I have heard ETH being compared to oil. If oil goes up too high, those, who can, will cut back its use. If ETH goes to some stupid high prices, wouldn't people cut back on its usages and help prices go lower. Wouldn't higher prices also encourage the production of more ETH… the old the solution to high prices is high prices. Please explain to me where the flaw is in my reasoning.

    Total newbie question… doesn't a high ETH price stifle the underlying tokenized economy which in turn acts as a mechanism to drive ETH prices lower?
    byu/NashDaypring1987 inethereum



    Posted by NashDaypring1987

    3 Comments

    1. It’s not bad reasoning. That’s why there is so much focus on increasing transactions per second, as the transaction scarcity is what increases the friction of high gas costs.

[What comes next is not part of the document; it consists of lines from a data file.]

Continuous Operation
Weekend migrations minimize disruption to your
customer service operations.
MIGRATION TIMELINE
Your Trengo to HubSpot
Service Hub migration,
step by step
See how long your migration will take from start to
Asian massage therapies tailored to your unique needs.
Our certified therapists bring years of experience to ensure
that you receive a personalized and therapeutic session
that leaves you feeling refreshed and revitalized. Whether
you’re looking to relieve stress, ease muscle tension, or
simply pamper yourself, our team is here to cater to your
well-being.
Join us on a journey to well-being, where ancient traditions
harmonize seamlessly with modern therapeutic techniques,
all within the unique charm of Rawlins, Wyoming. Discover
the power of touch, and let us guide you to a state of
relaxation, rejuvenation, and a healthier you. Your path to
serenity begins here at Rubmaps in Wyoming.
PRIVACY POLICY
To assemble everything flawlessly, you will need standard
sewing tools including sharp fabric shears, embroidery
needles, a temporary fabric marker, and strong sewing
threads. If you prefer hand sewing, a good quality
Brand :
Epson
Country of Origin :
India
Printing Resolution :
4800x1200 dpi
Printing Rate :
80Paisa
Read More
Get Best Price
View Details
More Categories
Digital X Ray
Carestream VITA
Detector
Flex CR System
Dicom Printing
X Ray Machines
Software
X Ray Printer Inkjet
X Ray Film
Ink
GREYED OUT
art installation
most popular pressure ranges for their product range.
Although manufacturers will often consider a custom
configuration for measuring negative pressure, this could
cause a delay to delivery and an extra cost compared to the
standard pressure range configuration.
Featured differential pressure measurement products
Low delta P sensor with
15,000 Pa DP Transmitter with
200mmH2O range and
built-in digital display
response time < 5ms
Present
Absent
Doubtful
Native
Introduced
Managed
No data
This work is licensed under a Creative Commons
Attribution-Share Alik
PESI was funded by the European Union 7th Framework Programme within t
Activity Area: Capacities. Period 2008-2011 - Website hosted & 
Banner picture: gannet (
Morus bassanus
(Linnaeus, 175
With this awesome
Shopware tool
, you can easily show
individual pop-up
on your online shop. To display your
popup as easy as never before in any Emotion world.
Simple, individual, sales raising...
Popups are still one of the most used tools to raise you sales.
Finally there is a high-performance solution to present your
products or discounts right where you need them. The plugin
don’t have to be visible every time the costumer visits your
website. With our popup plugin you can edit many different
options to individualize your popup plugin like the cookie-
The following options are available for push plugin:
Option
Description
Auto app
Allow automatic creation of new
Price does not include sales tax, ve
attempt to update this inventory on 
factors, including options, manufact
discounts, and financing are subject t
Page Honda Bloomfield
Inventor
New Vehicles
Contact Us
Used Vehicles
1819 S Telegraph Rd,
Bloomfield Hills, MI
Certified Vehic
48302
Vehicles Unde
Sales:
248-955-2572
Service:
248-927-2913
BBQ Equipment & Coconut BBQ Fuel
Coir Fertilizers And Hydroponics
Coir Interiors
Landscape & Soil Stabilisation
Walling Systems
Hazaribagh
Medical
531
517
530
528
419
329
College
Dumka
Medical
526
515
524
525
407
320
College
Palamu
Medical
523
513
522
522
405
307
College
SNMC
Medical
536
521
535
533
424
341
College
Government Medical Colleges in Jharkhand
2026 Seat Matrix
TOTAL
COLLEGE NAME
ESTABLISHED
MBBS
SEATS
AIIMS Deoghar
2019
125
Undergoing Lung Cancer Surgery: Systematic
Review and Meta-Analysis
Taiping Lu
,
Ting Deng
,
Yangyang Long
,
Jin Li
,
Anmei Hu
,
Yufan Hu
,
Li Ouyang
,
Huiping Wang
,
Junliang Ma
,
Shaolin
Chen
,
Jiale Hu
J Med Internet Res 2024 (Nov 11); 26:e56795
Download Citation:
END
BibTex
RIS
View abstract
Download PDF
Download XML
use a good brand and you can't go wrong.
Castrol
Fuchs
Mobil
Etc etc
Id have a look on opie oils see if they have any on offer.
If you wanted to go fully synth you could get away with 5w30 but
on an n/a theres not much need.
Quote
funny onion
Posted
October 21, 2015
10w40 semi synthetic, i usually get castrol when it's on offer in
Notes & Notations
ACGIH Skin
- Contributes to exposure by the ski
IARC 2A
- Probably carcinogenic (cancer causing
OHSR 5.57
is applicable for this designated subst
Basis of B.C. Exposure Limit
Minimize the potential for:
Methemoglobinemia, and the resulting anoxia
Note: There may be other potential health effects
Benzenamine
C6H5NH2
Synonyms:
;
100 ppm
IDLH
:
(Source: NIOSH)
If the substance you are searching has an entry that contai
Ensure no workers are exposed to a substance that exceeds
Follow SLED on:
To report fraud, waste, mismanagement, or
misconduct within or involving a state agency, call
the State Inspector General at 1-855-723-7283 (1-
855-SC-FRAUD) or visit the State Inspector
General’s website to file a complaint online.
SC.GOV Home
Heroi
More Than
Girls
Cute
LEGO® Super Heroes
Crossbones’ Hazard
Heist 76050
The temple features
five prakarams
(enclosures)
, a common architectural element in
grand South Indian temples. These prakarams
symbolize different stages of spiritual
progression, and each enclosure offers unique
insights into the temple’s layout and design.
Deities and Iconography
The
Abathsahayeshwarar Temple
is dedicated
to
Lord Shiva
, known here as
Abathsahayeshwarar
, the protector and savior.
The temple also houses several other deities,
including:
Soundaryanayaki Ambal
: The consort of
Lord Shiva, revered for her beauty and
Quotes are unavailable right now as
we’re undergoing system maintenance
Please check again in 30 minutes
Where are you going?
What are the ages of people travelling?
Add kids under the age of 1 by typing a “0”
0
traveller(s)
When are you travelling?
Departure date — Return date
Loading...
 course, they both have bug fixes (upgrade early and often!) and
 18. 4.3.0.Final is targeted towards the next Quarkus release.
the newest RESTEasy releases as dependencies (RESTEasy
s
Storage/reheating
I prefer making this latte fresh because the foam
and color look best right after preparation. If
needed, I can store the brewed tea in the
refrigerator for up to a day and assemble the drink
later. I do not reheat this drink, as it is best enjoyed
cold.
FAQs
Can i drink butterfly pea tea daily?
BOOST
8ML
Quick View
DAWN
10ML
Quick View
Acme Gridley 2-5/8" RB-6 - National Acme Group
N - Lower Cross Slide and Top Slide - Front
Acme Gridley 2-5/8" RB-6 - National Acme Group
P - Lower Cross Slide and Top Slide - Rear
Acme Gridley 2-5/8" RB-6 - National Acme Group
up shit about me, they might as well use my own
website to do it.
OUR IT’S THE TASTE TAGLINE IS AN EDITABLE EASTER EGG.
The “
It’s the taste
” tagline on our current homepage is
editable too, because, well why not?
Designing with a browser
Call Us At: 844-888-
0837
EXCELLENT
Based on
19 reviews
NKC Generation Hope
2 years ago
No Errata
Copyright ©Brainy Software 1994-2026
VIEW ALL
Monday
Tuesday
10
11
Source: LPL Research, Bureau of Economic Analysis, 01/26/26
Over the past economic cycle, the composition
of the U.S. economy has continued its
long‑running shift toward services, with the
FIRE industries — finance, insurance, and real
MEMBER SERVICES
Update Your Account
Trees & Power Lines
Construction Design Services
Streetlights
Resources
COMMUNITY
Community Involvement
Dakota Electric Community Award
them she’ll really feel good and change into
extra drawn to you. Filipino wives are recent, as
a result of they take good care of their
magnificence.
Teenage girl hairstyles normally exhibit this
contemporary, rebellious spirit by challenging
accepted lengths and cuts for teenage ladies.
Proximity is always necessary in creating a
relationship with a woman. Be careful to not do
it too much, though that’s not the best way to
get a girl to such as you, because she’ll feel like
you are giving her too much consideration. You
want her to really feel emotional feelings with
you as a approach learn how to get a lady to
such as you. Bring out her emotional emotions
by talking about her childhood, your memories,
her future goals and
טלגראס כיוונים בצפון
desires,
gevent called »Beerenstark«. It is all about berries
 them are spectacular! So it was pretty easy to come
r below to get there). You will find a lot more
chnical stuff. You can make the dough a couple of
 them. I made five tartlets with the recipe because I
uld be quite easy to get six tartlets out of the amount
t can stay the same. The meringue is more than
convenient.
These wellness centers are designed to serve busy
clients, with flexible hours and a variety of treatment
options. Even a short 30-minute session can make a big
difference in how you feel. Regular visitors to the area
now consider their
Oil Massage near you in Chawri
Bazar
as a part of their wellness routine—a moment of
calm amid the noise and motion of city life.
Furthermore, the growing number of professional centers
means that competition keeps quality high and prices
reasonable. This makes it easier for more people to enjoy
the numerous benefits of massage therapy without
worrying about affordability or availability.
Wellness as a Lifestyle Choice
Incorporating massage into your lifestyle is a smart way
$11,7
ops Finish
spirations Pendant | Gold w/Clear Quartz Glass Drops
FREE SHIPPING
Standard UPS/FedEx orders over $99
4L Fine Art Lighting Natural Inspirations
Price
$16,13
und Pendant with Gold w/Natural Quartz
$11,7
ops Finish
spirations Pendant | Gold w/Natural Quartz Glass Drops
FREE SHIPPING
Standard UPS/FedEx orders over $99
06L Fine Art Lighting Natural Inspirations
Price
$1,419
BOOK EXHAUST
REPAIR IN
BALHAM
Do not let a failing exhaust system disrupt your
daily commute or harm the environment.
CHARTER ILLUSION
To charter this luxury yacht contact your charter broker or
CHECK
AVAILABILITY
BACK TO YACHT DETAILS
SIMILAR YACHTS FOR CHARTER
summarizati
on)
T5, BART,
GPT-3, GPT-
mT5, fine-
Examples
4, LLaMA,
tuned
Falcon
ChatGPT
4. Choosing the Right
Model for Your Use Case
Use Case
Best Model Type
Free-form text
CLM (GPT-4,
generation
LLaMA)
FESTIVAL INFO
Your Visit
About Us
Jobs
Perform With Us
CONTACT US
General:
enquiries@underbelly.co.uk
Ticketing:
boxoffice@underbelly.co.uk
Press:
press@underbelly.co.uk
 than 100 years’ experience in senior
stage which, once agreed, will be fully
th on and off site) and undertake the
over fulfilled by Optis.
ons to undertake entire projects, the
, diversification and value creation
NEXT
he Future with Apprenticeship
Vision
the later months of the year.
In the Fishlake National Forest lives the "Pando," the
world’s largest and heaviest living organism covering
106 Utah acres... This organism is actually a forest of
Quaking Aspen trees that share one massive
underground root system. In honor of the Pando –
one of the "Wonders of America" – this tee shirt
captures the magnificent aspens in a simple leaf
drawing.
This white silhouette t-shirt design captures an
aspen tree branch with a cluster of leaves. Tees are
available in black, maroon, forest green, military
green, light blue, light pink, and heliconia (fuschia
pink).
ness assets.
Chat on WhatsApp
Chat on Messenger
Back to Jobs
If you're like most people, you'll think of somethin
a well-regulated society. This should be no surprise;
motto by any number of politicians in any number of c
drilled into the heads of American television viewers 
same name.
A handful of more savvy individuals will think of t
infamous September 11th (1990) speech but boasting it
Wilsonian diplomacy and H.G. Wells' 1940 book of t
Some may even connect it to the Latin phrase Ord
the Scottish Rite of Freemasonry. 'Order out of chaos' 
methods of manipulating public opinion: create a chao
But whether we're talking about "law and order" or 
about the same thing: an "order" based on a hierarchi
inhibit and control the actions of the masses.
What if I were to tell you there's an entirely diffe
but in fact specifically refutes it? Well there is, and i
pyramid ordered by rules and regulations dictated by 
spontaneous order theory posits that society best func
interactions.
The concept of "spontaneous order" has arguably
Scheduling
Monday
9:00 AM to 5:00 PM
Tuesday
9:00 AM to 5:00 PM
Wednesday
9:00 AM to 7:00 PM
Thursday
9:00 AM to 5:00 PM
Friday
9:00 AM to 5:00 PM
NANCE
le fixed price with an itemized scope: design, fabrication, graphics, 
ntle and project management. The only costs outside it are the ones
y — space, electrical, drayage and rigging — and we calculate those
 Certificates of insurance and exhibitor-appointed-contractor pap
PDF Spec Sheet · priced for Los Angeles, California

      They are increasing TPS by adding layer 2s with their own separate transaction capacity, by increasing the gas limit per block which allows for more transactions per block, and by lots of other improvements that I can’t recall before my morning coffee kicks in,

    2. RevolutionaryPlum389 on

      A high ETH price doesn’t stifle Ethereum the way high oil prices stifle oil use because ETH isn’t consumed like a raw commodity and its supply doesn’t expand in response to price; users pay for gas (which adjusts independently of ETH’s dollar price), activity can move to Layer-2s that still settle on Ethereum, and higher usage actually burns more ETH rather than creating more,so instead of high prices reducing demand and increasing supply, a higher ETH price tends to strengthen security, trust, and settlement demand, reinforcing usage rather than choking it

    3. Fees are so so cheap. I think a lot of people haven’t used main-net since 2022 lol. Plus you have a plethora of L2’s to move to if necessary.